DeHaven’s team attracted a good bit of attention and news coverage as it plodded along through various and sundry states in a round trip that was to return to his home base in Wessington in the late summer or early fall.

National magazine photographers and television crews were in Wessington for the arrival of the 20-mule team. But the mules apparently smelled Wessington water soon after they headed east out of Miller.

With a somewhat quicker step on that last leg, they were ahead of schedule and would arrive in Wessington hours before the welcome home ceremony.

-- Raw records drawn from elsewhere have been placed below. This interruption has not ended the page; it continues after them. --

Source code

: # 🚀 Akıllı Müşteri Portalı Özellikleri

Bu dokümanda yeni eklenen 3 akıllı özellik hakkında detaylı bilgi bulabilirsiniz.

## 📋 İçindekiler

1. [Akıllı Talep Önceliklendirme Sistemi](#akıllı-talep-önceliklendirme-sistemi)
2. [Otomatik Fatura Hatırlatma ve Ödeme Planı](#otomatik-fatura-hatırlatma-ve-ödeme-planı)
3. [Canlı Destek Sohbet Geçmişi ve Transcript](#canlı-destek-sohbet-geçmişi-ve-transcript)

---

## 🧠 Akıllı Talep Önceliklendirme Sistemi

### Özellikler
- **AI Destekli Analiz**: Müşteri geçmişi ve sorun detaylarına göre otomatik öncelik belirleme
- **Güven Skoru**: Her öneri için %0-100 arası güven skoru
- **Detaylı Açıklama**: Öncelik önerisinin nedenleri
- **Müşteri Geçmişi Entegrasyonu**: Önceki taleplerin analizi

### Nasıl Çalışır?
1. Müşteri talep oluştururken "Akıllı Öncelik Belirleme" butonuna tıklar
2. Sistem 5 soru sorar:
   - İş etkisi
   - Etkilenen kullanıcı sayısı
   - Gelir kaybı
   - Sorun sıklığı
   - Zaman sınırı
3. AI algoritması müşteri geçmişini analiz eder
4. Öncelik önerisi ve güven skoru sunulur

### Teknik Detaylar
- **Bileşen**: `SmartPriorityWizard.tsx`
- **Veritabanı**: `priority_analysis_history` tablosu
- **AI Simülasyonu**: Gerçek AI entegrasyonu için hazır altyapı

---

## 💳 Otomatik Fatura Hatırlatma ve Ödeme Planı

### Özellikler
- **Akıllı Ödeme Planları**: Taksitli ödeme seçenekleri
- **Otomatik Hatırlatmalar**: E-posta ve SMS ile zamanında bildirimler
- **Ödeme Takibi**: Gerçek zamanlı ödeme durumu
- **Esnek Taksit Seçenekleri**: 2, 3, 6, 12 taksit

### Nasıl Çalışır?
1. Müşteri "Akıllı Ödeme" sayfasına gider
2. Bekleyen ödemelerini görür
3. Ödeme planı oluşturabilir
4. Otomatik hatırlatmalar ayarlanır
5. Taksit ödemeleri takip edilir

So DeHaven leaned back on the leather reins at Vayland, 8 or 10 miles shy of Wessington, and “whoa-ed” his team. He and his mules spent the night in that weathered, abandoned old Sexauer elevator.

And next morning, to the delight of well-wishers, the curious, the Life magazine photographers and television crews, the mules pulled into Wessington right on cue.

The details of what happened next are sketchy. I got the story second or third hand. But as I understand it, DeHaven was visiting with a magazine photographer and mentioned that one of his mules took sick on the long and arduous trail and had to be shot.

The photographer expressed disappointment at missing such a dramatic photo. To which DeHaven is said to have replied: “Get your camera out. I’ll shoot another one.”

Vayland, the Sexauer elevator and the personable DeHaven and his mule team are now history.

But out of habit I’ll probably continue to look for the little town and its prairie skyscraper and remember Mr. DeHaven, his mules.